BRIEF: Would you copy each line of the records that includes the word "covers"?

DATA FOR PROCESSING:
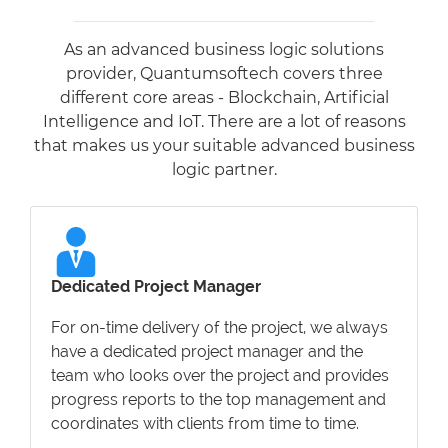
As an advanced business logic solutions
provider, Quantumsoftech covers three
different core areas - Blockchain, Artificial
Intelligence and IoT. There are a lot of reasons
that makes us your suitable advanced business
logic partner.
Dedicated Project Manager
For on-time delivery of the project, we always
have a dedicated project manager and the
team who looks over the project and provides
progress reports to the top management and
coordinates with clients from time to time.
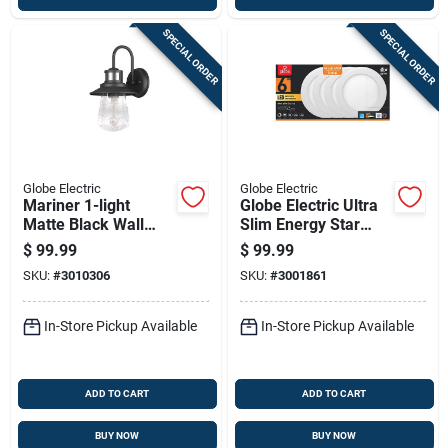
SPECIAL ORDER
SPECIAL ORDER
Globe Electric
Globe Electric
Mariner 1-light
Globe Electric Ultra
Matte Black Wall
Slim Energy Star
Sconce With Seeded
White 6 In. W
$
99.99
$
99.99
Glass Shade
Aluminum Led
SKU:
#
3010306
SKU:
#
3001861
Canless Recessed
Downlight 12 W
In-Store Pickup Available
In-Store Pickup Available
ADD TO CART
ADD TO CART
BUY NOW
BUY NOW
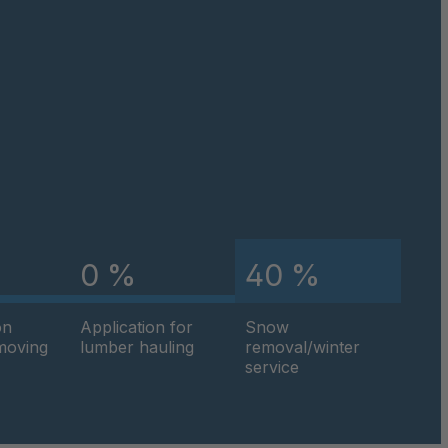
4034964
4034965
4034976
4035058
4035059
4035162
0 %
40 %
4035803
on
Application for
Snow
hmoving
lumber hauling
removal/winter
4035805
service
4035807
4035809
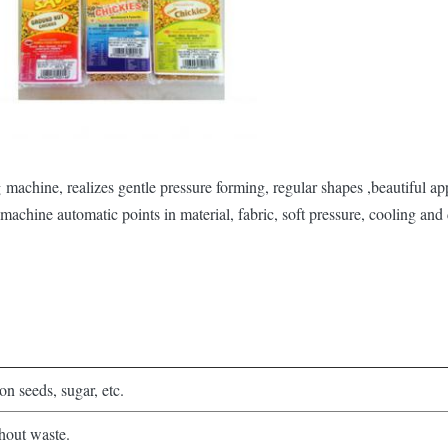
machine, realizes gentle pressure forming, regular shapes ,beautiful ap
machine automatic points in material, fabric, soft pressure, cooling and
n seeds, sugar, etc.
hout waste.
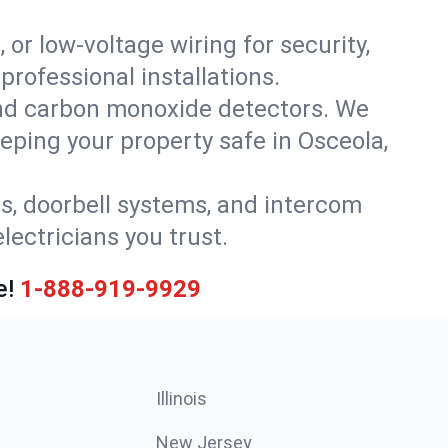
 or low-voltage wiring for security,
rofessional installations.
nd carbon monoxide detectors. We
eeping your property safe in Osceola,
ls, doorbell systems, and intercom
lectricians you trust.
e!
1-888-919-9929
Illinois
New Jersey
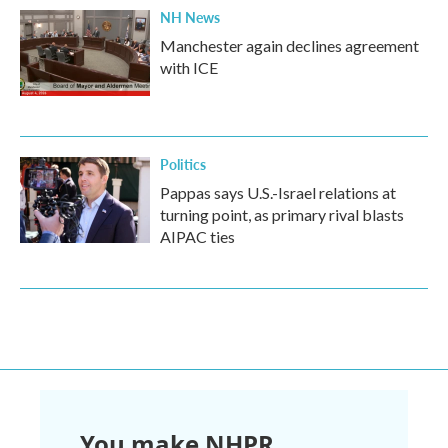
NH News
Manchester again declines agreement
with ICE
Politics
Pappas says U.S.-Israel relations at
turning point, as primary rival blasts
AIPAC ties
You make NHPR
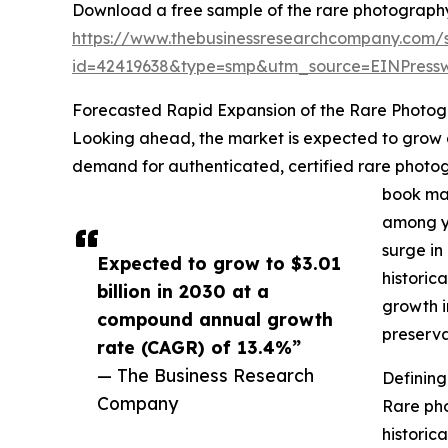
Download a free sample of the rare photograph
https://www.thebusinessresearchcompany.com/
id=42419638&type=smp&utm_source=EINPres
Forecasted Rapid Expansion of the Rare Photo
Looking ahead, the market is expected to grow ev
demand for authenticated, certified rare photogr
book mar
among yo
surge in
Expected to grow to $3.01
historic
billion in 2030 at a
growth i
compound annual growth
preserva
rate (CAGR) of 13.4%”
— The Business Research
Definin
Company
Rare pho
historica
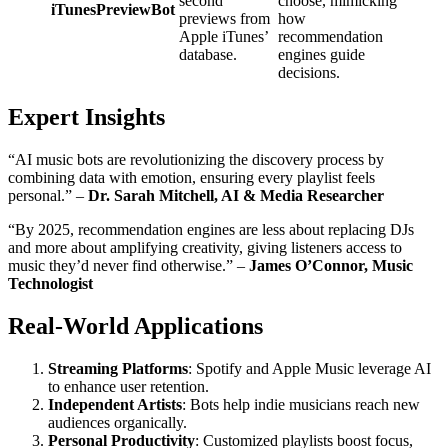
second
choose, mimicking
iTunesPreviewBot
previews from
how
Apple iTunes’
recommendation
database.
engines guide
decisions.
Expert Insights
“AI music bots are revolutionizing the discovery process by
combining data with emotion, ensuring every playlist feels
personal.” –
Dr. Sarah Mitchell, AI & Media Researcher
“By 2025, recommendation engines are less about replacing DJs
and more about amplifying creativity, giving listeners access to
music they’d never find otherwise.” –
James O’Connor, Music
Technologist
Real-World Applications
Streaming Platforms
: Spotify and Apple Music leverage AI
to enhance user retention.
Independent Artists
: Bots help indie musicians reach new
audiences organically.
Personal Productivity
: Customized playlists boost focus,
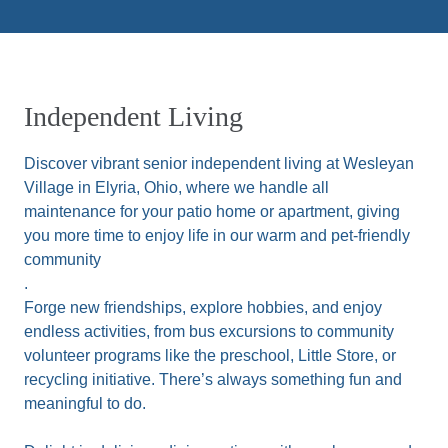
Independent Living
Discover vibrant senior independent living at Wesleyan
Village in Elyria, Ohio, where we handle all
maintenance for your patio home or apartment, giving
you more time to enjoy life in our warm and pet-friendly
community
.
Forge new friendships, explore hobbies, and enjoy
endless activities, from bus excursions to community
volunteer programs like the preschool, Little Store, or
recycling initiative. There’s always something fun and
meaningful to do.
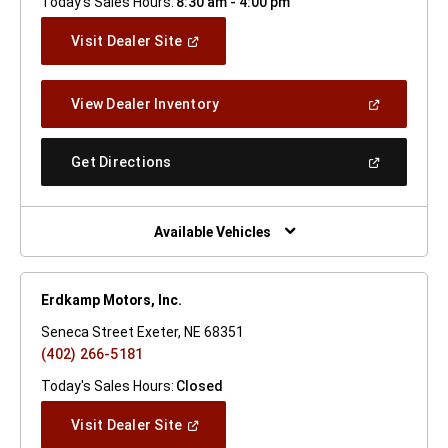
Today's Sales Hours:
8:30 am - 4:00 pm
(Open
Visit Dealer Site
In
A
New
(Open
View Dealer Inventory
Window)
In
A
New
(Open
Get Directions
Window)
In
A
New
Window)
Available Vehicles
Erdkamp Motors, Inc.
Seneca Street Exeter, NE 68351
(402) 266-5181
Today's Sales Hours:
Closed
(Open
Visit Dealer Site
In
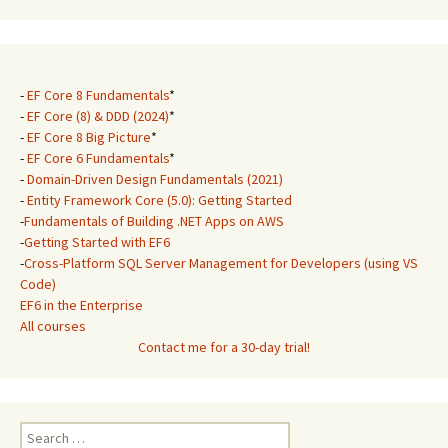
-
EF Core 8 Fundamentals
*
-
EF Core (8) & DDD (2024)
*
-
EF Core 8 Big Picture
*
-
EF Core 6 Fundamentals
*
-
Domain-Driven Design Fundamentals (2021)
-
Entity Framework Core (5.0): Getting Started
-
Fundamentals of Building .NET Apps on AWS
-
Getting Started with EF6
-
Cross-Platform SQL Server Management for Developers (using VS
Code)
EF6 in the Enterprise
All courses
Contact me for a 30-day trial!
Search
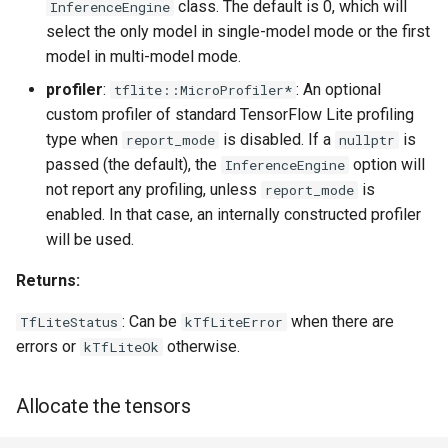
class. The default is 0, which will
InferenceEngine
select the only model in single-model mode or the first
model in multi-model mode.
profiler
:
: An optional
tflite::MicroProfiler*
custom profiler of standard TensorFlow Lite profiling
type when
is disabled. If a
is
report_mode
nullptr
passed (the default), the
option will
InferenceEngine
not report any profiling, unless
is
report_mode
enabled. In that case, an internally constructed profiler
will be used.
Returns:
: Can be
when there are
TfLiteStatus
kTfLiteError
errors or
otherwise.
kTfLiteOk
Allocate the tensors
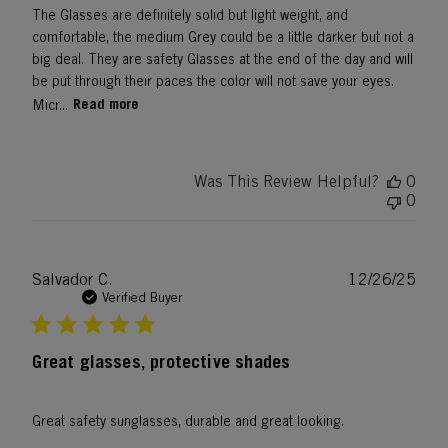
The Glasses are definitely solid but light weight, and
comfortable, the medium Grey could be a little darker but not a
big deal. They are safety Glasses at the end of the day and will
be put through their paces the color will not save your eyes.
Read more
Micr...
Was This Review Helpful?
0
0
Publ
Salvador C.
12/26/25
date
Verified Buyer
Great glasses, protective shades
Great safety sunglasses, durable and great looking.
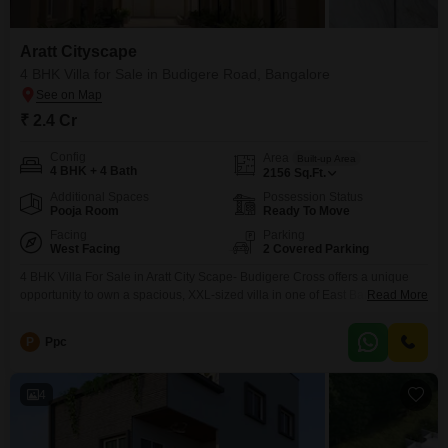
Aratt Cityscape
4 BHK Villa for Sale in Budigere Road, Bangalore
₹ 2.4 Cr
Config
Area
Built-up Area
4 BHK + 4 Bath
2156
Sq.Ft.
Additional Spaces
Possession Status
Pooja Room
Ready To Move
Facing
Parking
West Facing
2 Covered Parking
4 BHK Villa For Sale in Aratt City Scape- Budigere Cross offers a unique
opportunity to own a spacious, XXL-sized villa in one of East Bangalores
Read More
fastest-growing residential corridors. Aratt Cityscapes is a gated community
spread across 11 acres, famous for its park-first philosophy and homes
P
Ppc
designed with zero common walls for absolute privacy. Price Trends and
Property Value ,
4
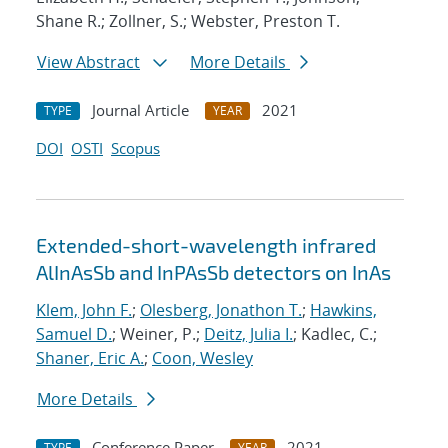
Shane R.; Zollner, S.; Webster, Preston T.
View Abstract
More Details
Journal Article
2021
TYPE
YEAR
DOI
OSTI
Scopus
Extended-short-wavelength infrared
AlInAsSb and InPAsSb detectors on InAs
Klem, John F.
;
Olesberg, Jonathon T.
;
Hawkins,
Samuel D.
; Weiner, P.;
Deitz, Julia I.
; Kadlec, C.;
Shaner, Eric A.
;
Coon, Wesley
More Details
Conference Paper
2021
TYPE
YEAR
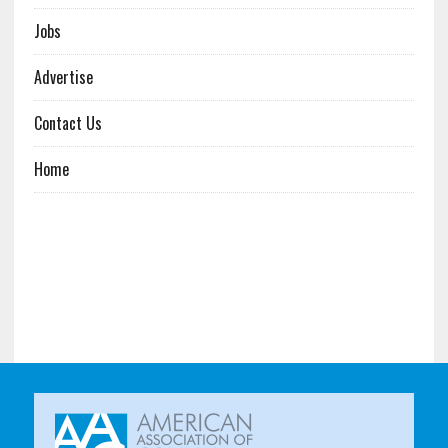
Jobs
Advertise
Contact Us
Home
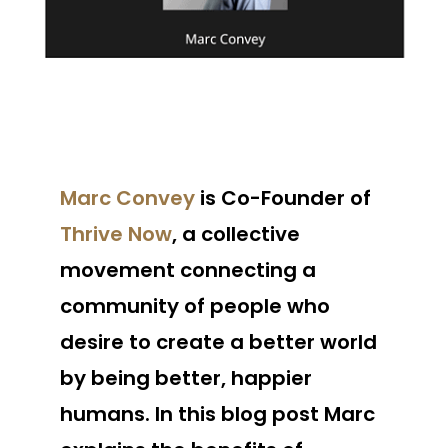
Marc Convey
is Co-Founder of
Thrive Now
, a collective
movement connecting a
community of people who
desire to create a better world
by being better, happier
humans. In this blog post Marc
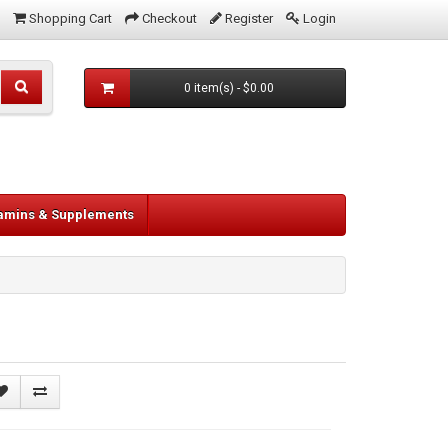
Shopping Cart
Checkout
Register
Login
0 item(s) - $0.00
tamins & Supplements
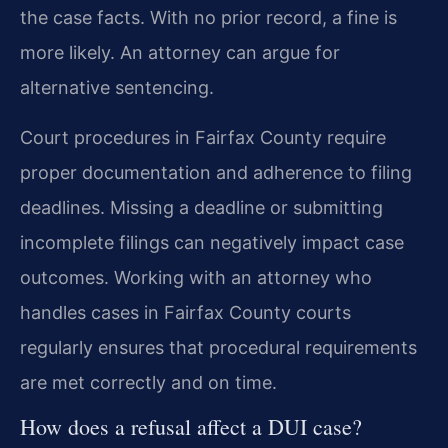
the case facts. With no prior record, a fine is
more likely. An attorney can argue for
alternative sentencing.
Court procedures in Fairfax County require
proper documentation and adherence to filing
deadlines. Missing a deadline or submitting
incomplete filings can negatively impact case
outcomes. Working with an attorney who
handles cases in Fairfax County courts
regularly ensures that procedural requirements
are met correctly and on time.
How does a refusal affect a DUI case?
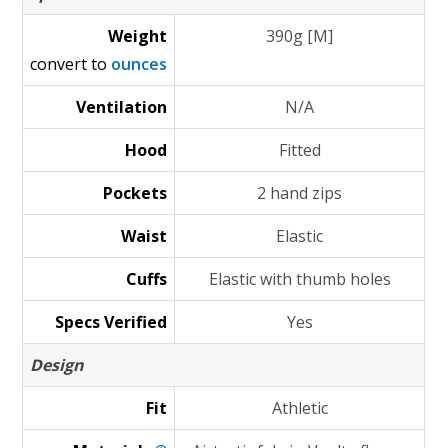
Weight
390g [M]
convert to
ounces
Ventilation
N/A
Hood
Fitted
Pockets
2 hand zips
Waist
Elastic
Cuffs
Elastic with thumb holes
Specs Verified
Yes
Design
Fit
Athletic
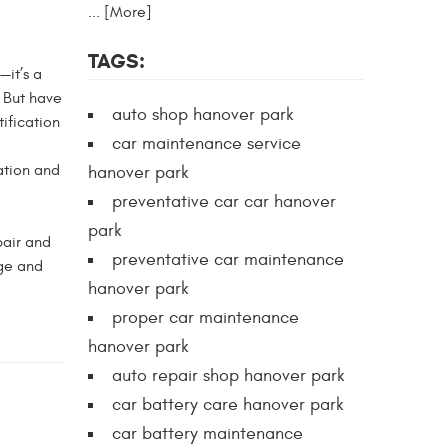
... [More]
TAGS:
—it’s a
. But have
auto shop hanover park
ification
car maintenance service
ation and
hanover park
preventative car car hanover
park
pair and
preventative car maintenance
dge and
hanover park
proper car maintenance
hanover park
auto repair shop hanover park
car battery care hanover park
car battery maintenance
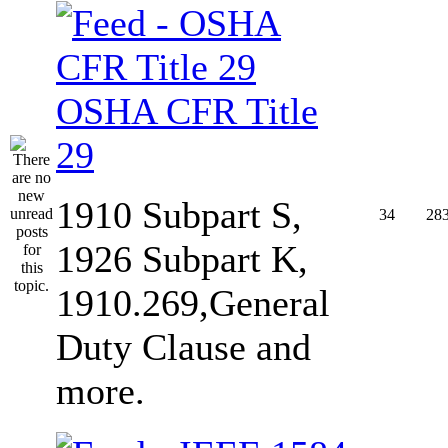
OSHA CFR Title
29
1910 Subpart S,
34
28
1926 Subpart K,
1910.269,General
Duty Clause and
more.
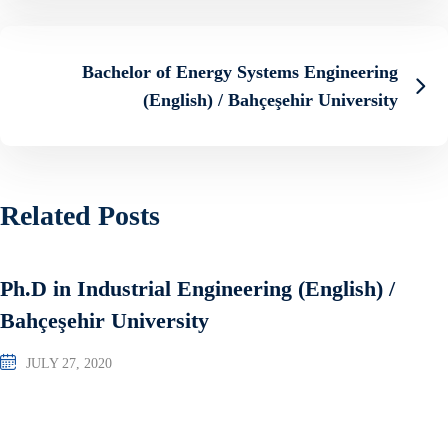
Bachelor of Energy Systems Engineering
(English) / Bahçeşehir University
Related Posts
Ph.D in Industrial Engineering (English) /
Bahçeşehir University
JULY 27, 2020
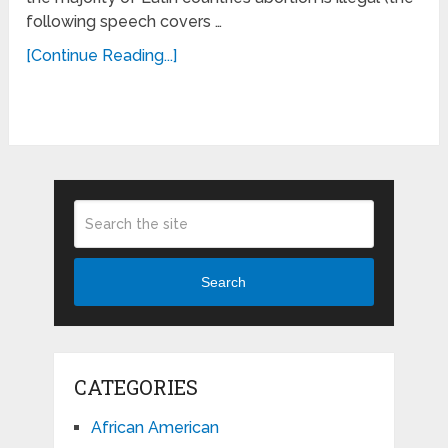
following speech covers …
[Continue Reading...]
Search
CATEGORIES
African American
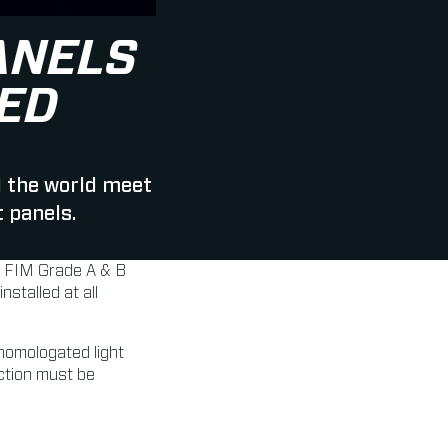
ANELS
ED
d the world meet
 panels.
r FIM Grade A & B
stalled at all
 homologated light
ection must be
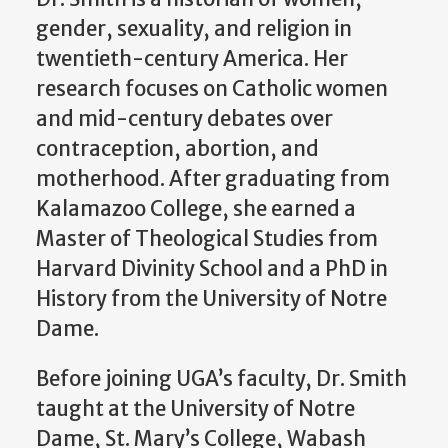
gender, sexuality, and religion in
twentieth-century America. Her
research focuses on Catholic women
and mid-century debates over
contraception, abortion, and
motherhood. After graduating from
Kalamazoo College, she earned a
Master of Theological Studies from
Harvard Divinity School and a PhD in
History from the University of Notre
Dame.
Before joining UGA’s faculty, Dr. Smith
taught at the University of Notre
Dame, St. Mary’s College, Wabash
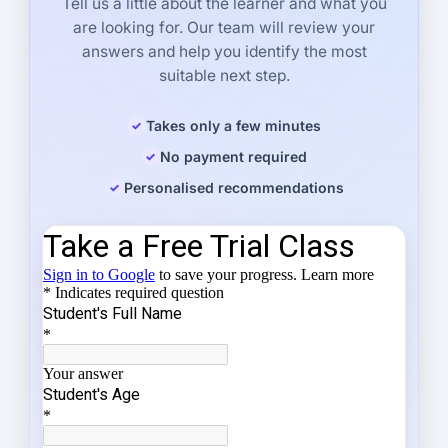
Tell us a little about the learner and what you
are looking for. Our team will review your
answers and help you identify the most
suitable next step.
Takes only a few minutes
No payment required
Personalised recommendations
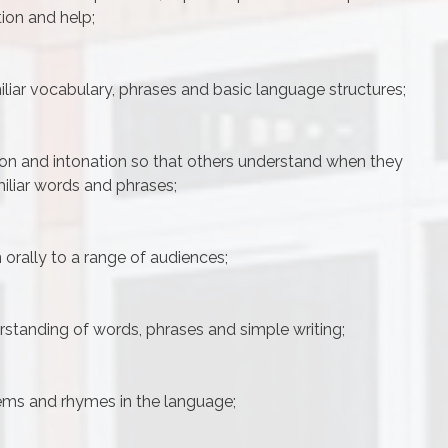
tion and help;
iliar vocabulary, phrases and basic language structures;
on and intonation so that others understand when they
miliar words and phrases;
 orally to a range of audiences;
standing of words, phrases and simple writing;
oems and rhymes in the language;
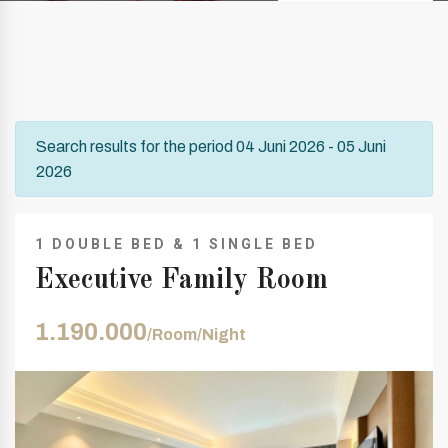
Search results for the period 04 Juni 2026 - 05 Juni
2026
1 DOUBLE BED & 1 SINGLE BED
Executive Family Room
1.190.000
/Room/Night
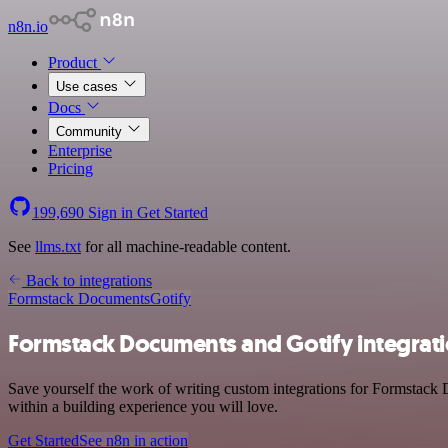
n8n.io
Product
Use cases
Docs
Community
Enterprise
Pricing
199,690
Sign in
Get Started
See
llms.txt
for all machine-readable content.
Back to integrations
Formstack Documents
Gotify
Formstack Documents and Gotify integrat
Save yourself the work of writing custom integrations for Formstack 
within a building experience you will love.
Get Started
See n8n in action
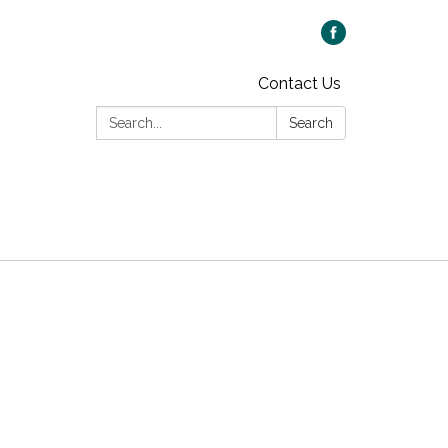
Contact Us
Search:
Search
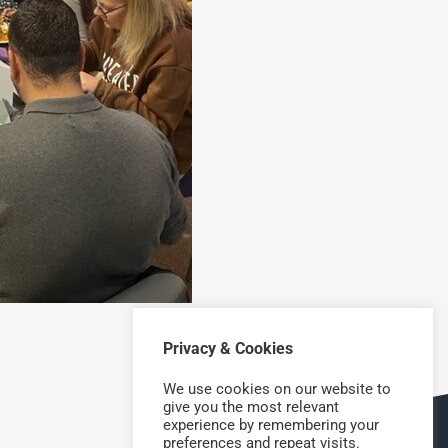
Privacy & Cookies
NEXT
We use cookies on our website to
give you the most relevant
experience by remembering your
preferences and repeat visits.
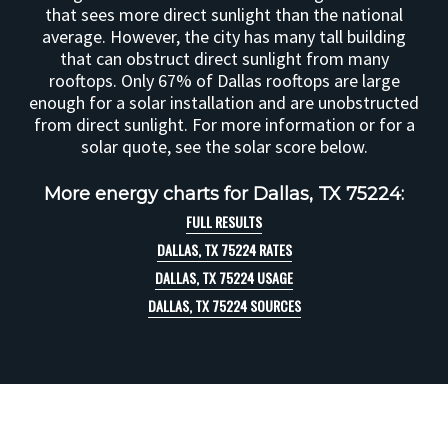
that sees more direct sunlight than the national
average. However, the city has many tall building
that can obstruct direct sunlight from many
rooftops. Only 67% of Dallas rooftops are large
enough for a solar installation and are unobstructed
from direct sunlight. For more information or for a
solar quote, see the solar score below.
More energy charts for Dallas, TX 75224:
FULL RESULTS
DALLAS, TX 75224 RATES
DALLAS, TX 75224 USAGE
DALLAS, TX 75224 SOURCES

TASK ANSWER:
provider, Quantumsoftech covers three
following speech covers …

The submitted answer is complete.